Frozen Desire: An Inquiry into the Meaning of Money
"Go on, kill money! Yes, kill the damn thing..."
SLOW TO START and rambling throughout, this wonderful book – packed with heart-stopping insights – shows how money elbowed its way from a mere tool to ruling the world.
In Frozen Desire, James Buchan (also a prize-winning novelist) tracks the progress of money through art, literature, war, religion, sex and democracy. The Christian Gospels, for instance, "glitter with money" he notes, even as Jesus himself stands there penniless.
Twelve hundred years later, the medieval Venetians proved that Christ's crown was made of gold, rather than thorns, by hocking it to raise a mortgage of cash; and so "a whole doctrine begins to turn to powder."
Across the Atlantic in what would become Latin America, gold and silver were just decoration until Columbus arrived. Don Quixote – that hopeless, laughable hero of Cervantes' 16th century novel – rides into combat for romance against money. The mother of Karl Marx, that hopeless Victorian romantic, sighed how "It's a pity Karl didn't make some capital, instead of just writing about it."
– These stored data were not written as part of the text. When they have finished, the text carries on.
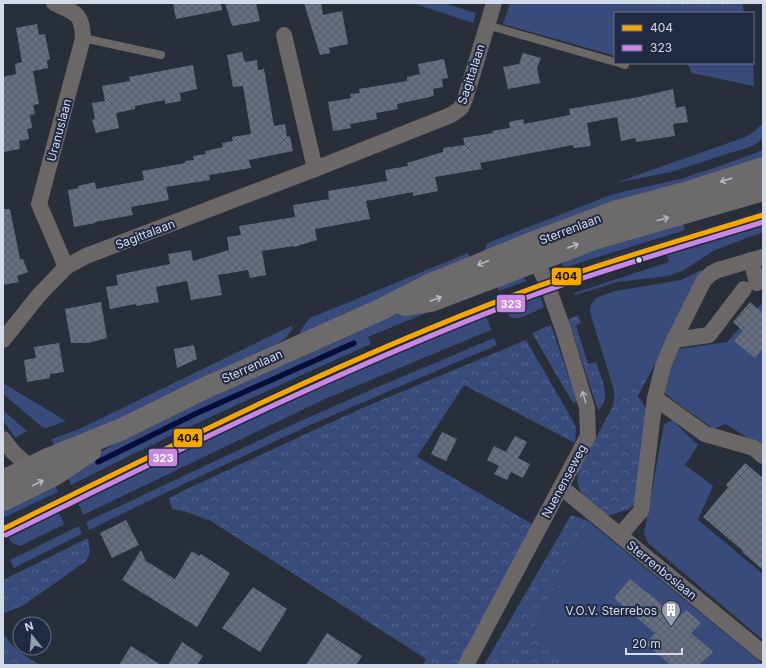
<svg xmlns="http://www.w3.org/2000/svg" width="766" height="668" font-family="Inter,sans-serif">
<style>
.green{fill:#384b7a}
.forest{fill:url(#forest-crowns)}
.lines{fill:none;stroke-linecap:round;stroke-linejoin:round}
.stream{stroke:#060d3a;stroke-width:5.5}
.building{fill:url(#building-cross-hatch)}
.lane{stroke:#6a6766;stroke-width:8}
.street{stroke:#6a6766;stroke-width:16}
.secondary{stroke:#6d6a6b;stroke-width:22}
.bus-1-casing{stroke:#202a42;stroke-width:8}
.bus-2-casing{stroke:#202a42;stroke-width:8}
.bus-1{stroke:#f7a600;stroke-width:5}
.bus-2{stroke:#c787e3;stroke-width:5}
.oneway{stroke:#b4b8c4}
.oneway2{stroke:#aeb2bc}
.bus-dot{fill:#d3daea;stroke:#202a42;stroke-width:1.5}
.labels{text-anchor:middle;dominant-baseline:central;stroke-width:4;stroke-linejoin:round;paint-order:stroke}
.street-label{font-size:12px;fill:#d3daea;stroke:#202a42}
.poi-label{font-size:12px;fill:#d3daea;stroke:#202a42;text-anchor:end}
.line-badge{stroke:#202a42;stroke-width:1.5}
.badge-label{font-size:11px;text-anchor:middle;font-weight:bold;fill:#fff}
.pale-badge-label{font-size:11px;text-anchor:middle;font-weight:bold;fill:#111}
</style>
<defs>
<pattern id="forest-crowns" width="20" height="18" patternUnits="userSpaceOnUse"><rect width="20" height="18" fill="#384b7a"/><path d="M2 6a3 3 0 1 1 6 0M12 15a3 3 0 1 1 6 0" fill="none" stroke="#54648d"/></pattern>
<pattern id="building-cross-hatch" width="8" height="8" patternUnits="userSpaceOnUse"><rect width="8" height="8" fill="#676e7f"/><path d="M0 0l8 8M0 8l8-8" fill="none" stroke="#555a65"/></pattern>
</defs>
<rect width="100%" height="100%" fill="#282e3a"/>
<g class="green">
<polygon points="412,3 444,3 476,13 473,23"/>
<polygon points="510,3 645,3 656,13 615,13 615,56 503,24"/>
<polygon points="687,63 753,63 754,86 692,73"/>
<path d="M763,122c0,13 2,18 -11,24l-81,26 -56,11 130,-46 10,-6z"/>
<polygon points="763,150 763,161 484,252 487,244 490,242 613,194 680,179 720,166"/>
<polygon points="682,221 685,230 563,268 562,263 565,259"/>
<polygon points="763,225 763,232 725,246 713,251 684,270 668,276 617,282 575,295 574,293 669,262 667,255"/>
<polygon points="468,253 471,262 302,334 300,332 305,324 310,318"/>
<polygon points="701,270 703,273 648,377 638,373 612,408 614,399 614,390 591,316 590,309 591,305 595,299 600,296 616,291 681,280"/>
<polygon points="516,272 527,281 499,291 495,281"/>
<path d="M482,290l-114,47 3,7c-101,45 -201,91 -300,141l-5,-12 58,-35 33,-17 233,-105z"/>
<path d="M540,296l4,11c-7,3 -27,15 -33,10 -3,-2 -4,-5 -5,-9z"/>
<polygon points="763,302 763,447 725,424 714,429 681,406 662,391 669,377 669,369 679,349 727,342"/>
<polygon points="486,316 491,330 323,400 83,515 78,502 164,459 298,397"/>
<polygon points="291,326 293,328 286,338 275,345 56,449 52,439 77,430"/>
<polygon points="494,338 497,345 310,425 186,483 89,530 86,522 296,423 382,385"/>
<polygon points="3,383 66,421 47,428 42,427 3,394"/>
<polygon points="4,411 27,431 15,438 3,420"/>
<polygon points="672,420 698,445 685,465 713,486 698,520 763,574 763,640 648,543 644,534 664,424"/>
<polygon points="53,480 58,492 3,518 3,505"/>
<polygon points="58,511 64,524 63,525 20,546 12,543 8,537"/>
<polygon points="588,521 763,664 763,665 568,665 534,633 534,628"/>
<polygon points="79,526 82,534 14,568 10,560"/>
</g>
<g class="forest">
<polygon points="645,3 742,3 744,13 656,13"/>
<path d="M578,315l3,8 -5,2 12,39 8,-2c4,13 17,37 2,48l-30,-91z"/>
<polygon points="551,325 575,395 577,401 573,403 532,333"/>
<polygon points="526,340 573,421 576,428 575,443 464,385 417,457 534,525 461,665 423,665 426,659 211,521 187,512 172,509 169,498 187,489 360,409"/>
<path d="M638,373l10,4 -10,19 13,20 -17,89c-5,5 -7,5 -14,7 -4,1 -7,3 -12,3 -11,-2 -24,-15 -28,-25 -3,-6 -3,-12 -2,-19l34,-63z"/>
<polygon points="571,515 588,521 534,628 534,633 568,665 484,665"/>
<polygon points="88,538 90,552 86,561 24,605 3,614 3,580"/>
<path d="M3,634c11,15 22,23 38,31h-34l-4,-2z"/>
</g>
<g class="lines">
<polyline class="stream" points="98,462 195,414 354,343"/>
</g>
<g class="building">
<polygon points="173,3 221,3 222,10 176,19"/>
<polygon points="225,3 256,3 260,21 232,26"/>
<polygon points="304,3 321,3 323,15 342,11 348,44 329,48 330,53 320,55"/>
<polygon points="37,24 39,35 45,34 50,59 47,60 48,68 33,71 39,104 33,105 35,114 30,115 32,128 27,129 29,139 19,141 20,149 3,152 3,77 16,74 15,64 22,62 16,28"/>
<polygon points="242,52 245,62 257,60 258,70 264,69 274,126 285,124 287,137 290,136 293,151 249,160 251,168 209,175 210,180 166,187 169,200 131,207 133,215 95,222 95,223 74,227 68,190 79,188 78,186 95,182 96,189 144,180 142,171 185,163 185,161 194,160 193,156 206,154 205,151 223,147 222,143 233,141 232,137 251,134 243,86 233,87 227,55"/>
<polygon points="523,53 541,58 537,68 540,83 508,89 503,67 519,64"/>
<polygon points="444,59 448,78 442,79 443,87 433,89 434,96 397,104 398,109 376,113 377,119 350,124 351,128 333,131 328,102 351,98 350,94 360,93 359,89 407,81 407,77 420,74 418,64"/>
<polygon points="193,65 197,89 180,93 181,101 165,104 165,100 135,106 135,109 116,113 119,128 96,133 92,120 95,119 92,103 105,101 102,86 130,81 129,77"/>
<polygon points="673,89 676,108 685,106 688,122 673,124 675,136 636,142 635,138 621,141 617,117 587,123 591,146 574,148 573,145 480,163 482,169 435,177 438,191 413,196 413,192 366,201 370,219 315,229 317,240 294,247 294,246 262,251 266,275 250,278 248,270 218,275 222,295 191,300 187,281 156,287 159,302 136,306 136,304 110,309 106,287 118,285 116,275 170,264 168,254 191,250 193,261 229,250 227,237 241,235 239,226 295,217 293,205 329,199 328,191 387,181 385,170 408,166 407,163 443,152 443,148 465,145 463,138 493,133 492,131 510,128 509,122 523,119 524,124 570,115 569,109 639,97"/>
<polygon points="3,209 10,209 20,259 23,259 28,272 17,276 19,282 3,285"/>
<polygon points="101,302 107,338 88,343 71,343 65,309"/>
<polygon points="750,302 763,313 763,349 755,358 734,341 743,331 733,322"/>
<polygon points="59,343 64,372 50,374 50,378 27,382 24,360 36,358 34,347"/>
<polygon points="194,345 197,359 177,368 174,349"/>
<polygon points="442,432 457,439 446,461 431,454"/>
<polygon points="515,436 527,442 518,458 530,464 523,478 511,472 507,480 494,474 499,466 487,460 494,446 506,452"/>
<polygon points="745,463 763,478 763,570 742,552 743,551 703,517 728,487 726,485"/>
<polygon points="126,520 139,545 112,558 100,533"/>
<polygon points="141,550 146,561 175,579 192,551 199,556 201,554 230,573 197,627 122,580"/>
<polygon points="630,579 647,593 648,593 678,618 686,610 701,623 691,633 713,652 698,665 671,665 646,644 655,633 614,598"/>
<polygon points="253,587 287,609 260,652 222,628"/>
<polygon points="327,633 362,656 356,665 306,665"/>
<polygon points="182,642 203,656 197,665 168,665"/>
<polygon points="131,646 161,665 119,665"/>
</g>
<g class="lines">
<g class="lane">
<polyline points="487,25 615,62"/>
<polyline points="83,38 161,55"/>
<polyline points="619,63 625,65"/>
<path d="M3,529c163,-81 327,-162 496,-228 86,-34 176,-59 264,-86"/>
</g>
<g class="street">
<path d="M54,3c21,10 28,9 29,35l-44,166 27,63"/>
<polyline points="284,35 315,169"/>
<polyline points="751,260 757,283"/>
<polyline points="3,340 39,295 66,267 86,256 315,169 451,115 461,108 465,99 494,3"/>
<polyline points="674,340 709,335 744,289"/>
<polyline points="655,398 705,434 754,448 763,456"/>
<polyline points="3,439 13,452 30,467"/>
<polyline points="561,487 763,653"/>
<polyline points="620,535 641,511 655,398 663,366 674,340 704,280 712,273 718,270 763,257"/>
<polyline points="466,665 588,436 587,408 563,329 547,284 536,260 528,254"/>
</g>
<g class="secondary">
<polyline points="405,305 431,301 594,239 763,190"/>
<polyline points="3,481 48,459 122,429 203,389 384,308 429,285 529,244 614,212 685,193 763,168"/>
<polyline points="3,500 54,475 90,451"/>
</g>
<defs>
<path id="bus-1" d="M3,529c173,-86 346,-173 527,-240 77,-28 155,-50 233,-74"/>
<path id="bus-2" d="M6,535c172,-85 345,-171 525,-239 76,-28 155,-50 232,-74"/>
</defs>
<use href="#bus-1" class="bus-1-casing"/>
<use href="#bus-2" class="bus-2-casing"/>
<use href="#bus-1" class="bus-1"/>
<use href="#bus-2" class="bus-2"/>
</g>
<defs><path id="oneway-shaft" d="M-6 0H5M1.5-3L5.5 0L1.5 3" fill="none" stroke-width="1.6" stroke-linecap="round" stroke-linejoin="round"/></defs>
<g class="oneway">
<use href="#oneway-shaft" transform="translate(726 180) rotate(162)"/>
<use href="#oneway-shaft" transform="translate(663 219) rotate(-15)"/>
<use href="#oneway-shaft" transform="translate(573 246) rotate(-20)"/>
<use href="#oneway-shaft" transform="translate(483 263) rotate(158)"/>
<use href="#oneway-shaft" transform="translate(436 299) rotate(-20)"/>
<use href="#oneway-shaft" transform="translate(38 483) rotate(-26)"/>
</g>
<use class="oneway2" href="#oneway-shaft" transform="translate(584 397) rotate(-107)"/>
<defs>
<symbol id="building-pin" viewBox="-11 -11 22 30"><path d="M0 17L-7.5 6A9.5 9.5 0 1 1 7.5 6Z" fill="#979eac" stroke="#202a42"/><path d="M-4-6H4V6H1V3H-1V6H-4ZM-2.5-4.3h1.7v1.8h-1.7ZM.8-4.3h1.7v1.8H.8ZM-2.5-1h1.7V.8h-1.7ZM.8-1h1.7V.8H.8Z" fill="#fff"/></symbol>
</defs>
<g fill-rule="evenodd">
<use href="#building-pin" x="660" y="599" width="22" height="30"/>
</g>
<circle class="bus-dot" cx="639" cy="260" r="3.5"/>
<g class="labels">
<g class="street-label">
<text transform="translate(471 74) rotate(-72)">Sagittalaan</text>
<text transform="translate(59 130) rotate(-75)">Uranuslaan</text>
<text transform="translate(570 229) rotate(-21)">Sterrenlaan</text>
<text transform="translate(145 234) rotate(-21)">Sagittalaan</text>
<text transform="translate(252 366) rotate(-24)">Sterrenlaan</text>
<text transform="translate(564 481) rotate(-62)">Nuenenseweg</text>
<text transform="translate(662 570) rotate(39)">Sterrenboslaan</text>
</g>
<g class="poi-label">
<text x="657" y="610">V.O.V. Sterrebos</text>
</g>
</g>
<g class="line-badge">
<rect x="551" y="267" width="31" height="19" rx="4" fill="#f7a600"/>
<rect x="496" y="294" width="30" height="19" rx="4" fill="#c787e3"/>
<rect x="173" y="428" width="30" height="20" rx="4" fill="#f7a600"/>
<rect x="148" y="448" width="30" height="19" rx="4" fill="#c787e3"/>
</g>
<g class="badge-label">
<text x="511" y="308">323</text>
<text x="163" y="462">323</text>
</g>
<g class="pale-badge-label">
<text x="566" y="280">404</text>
<text x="188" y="442">404</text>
</g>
<rect width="766" height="668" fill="none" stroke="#d3daea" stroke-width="8"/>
<rect x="614" y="12" width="140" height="52" fill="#202a42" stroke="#687085"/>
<rect x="622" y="25" width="20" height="6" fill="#f7a600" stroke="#687085"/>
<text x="650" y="32" font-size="12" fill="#d3daea">404</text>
<rect x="622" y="45" width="20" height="6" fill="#c787e3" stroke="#687085"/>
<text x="650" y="52" font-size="12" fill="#d3daea">323</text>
<g transform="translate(32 636) rotate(343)"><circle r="19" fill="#202a42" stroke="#687085"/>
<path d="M0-3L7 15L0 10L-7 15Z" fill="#979eac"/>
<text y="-6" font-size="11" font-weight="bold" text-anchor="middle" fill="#d3daea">N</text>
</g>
<path d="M626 648v6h56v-6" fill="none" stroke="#d3daea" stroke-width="2"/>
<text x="632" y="648" font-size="12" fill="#d3daea" stroke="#202a42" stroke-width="3" paint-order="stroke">20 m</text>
</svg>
More philosophy than economics, less education than poetry, Frozen Desire has been called "one man's obsession with everybody else's obsession with money" – and the ticks and twitches of too much research, too many lost hours amongst the library stacks, show on almost every page.
Unsure why it started, the book upends itself by closing with precisely that hopeless, romantic idealism that, for better or worse, has been repeatedly beaten (as Buchan himself proves), calling for "values that cannot fit on the money scale". In between, however, this meditation on money stands out as fantastic reading whether you've got "enough" cash or not.